*Record set*.
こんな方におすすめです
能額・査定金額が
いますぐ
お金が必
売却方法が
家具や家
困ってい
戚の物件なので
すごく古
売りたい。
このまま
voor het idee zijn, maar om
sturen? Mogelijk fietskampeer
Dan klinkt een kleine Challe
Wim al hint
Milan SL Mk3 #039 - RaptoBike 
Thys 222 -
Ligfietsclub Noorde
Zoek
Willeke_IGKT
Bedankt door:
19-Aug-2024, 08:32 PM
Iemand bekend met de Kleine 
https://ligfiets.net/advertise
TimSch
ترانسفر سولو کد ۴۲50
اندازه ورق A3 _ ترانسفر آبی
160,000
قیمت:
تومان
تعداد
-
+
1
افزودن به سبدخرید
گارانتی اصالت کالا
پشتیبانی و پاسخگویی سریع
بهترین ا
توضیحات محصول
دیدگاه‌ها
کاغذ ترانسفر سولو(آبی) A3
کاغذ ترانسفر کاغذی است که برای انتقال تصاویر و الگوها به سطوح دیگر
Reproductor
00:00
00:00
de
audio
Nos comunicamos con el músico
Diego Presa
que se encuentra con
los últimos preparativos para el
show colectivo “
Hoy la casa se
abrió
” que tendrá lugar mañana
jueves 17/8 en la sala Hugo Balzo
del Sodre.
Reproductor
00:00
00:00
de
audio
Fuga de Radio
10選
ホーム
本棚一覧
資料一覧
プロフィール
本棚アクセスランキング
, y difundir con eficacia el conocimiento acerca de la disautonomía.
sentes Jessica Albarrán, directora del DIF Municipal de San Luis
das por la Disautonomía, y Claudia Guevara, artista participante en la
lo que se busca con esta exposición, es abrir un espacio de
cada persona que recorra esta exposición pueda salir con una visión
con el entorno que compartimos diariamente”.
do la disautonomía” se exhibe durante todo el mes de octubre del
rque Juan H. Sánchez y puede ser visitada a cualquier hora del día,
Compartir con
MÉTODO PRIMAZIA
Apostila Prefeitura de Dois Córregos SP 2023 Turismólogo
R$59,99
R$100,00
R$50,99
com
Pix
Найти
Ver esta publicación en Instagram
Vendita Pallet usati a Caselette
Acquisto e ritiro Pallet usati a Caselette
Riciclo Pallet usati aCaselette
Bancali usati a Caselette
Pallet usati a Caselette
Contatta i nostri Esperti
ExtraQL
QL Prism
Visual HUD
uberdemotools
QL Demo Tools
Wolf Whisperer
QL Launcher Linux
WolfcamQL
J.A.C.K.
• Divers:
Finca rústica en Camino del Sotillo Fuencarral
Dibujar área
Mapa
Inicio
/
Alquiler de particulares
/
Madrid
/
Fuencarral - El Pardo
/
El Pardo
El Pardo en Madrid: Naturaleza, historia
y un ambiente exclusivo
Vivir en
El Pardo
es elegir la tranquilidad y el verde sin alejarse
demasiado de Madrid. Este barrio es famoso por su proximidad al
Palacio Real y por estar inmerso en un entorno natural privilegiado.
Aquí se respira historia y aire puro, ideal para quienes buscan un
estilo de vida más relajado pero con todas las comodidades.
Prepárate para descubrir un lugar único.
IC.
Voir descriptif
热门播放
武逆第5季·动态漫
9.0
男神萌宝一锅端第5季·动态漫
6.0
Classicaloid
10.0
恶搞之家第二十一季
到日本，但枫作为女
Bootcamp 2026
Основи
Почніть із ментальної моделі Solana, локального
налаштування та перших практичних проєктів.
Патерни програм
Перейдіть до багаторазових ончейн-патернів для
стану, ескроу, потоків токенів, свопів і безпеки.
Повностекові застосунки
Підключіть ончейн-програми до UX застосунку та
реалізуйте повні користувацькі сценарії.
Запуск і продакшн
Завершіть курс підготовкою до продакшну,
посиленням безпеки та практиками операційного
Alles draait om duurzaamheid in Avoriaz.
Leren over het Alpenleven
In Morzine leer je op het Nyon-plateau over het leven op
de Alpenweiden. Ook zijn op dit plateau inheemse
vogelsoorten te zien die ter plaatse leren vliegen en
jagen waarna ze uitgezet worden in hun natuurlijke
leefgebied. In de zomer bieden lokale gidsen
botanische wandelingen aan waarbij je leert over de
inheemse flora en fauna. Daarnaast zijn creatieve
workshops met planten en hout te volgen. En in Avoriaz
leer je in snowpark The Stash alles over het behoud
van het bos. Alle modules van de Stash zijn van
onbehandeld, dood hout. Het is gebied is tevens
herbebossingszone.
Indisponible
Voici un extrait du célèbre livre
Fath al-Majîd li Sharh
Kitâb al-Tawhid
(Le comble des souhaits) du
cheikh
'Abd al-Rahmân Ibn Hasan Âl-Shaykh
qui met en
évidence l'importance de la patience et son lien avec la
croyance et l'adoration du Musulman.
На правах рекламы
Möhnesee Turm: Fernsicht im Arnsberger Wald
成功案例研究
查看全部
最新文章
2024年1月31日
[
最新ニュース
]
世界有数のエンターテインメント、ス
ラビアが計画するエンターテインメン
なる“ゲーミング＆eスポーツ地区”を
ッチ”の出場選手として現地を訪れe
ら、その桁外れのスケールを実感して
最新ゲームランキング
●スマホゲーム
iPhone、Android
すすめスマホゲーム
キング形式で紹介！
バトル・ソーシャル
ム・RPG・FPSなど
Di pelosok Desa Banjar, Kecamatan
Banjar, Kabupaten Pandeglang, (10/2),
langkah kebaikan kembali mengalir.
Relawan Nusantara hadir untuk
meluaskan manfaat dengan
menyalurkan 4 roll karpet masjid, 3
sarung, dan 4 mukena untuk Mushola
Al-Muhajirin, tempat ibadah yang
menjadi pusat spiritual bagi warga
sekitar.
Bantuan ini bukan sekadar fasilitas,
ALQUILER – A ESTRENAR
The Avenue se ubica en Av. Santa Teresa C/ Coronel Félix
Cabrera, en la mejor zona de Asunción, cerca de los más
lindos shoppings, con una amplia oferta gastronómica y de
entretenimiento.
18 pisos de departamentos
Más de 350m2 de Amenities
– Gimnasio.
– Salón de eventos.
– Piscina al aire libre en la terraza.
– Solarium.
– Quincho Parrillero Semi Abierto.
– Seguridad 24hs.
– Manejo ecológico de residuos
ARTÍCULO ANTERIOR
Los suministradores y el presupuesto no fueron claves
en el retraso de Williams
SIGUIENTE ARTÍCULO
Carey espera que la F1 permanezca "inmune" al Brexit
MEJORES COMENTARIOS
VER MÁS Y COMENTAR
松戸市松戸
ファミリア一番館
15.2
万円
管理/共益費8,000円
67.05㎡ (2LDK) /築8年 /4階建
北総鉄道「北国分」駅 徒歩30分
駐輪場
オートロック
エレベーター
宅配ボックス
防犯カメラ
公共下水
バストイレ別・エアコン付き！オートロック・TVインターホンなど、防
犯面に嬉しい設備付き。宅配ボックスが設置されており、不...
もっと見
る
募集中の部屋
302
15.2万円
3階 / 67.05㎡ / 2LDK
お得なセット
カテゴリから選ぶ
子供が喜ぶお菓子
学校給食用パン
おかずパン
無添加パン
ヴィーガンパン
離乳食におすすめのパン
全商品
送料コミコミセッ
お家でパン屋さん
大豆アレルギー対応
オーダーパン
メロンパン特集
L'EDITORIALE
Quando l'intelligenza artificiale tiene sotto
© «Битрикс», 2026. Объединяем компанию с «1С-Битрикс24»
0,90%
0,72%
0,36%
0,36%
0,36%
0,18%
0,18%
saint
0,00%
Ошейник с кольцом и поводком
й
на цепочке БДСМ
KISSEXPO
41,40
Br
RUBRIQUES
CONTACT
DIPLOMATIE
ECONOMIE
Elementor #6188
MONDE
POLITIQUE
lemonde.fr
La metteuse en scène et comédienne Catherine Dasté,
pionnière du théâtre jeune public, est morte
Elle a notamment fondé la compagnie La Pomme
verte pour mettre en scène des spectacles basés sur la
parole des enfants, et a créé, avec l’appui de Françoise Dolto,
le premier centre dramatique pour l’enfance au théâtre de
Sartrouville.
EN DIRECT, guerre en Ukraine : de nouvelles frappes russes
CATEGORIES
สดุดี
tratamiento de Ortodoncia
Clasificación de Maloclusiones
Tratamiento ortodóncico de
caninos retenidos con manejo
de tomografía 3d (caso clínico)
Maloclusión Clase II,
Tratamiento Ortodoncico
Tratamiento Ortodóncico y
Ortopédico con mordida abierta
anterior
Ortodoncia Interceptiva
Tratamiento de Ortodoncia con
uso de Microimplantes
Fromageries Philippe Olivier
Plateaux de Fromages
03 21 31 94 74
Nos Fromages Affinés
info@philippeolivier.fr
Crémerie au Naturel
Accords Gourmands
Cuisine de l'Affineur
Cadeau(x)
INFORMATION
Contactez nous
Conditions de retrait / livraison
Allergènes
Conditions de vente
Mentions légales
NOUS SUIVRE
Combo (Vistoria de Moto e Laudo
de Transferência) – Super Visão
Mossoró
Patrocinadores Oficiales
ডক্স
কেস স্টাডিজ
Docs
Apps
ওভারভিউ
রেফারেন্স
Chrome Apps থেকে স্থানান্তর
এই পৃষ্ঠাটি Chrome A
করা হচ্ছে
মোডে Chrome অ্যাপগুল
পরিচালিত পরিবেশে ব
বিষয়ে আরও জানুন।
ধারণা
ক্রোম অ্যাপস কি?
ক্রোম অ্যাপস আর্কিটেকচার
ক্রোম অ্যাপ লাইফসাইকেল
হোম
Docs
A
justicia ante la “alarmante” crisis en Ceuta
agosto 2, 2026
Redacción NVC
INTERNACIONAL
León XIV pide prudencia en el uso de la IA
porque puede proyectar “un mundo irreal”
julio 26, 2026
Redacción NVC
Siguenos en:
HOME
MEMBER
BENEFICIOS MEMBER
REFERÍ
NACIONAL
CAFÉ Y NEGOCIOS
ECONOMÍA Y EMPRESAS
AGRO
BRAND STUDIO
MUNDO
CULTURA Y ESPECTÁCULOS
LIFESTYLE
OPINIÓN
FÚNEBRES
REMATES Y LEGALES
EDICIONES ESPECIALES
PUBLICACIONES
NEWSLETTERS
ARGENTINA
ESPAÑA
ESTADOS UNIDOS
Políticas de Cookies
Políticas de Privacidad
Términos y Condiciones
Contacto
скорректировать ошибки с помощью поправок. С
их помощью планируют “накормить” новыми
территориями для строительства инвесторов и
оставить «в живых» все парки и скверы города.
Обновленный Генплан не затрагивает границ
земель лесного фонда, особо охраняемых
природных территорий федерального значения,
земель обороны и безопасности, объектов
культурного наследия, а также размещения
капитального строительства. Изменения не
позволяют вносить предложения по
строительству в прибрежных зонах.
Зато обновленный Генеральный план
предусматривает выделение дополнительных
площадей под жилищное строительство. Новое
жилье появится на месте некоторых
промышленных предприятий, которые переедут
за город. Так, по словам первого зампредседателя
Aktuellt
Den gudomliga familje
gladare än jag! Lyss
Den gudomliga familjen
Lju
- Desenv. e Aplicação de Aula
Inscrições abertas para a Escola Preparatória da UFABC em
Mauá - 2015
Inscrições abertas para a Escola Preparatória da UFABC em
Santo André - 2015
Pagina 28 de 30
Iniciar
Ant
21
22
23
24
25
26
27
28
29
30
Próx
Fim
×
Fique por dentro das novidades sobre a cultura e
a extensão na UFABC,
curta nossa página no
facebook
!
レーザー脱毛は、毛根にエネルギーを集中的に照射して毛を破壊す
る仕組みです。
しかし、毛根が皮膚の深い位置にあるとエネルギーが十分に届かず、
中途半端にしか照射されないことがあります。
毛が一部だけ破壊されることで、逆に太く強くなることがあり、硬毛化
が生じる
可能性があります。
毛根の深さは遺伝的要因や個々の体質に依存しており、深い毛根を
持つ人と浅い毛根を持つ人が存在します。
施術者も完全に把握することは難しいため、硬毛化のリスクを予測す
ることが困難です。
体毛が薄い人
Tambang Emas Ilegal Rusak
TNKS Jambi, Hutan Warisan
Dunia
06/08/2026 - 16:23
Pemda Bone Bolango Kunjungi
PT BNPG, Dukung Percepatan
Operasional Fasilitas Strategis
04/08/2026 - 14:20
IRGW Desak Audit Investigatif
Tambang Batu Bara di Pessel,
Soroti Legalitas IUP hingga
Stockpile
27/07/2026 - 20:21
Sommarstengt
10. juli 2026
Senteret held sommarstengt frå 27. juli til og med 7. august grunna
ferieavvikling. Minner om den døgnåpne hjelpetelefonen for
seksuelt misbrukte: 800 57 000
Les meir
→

*Exercise*. Give back, word for word, only the lines above from the line holding "Патерни програм" to the line holding "leefgebied. In de zomer bieden lokale gidsen", both included.

*Problem solution*.
Патерни програм
Перейдіть до багаторазових ончейн-патернів для
стану, ескроу, потоків токенів, свопів і безпеки.
Повностекові застосунки
Підключіть ончейн-програми до UX застосунку та
реалізуйте повні користувацькі сценарії.
Запуск і продакшн
Завершіть курс підготовкою до продакшну,
посиленням безпеки та практиками операційного
Alles draait om duurzaamheid in Avoriaz.
Leren over het Alpenleven
In Morzine leer je op het Nyon-plateau over het leven op
de Alpenweiden. Ook zijn op dit plateau inheemse
vogelsoorten te zien die ter plaatse leren vliegen en
jagen waarna ze uitgezet worden in hun natuurlijke
leefgebied. In de zomer bieden lokale gidsen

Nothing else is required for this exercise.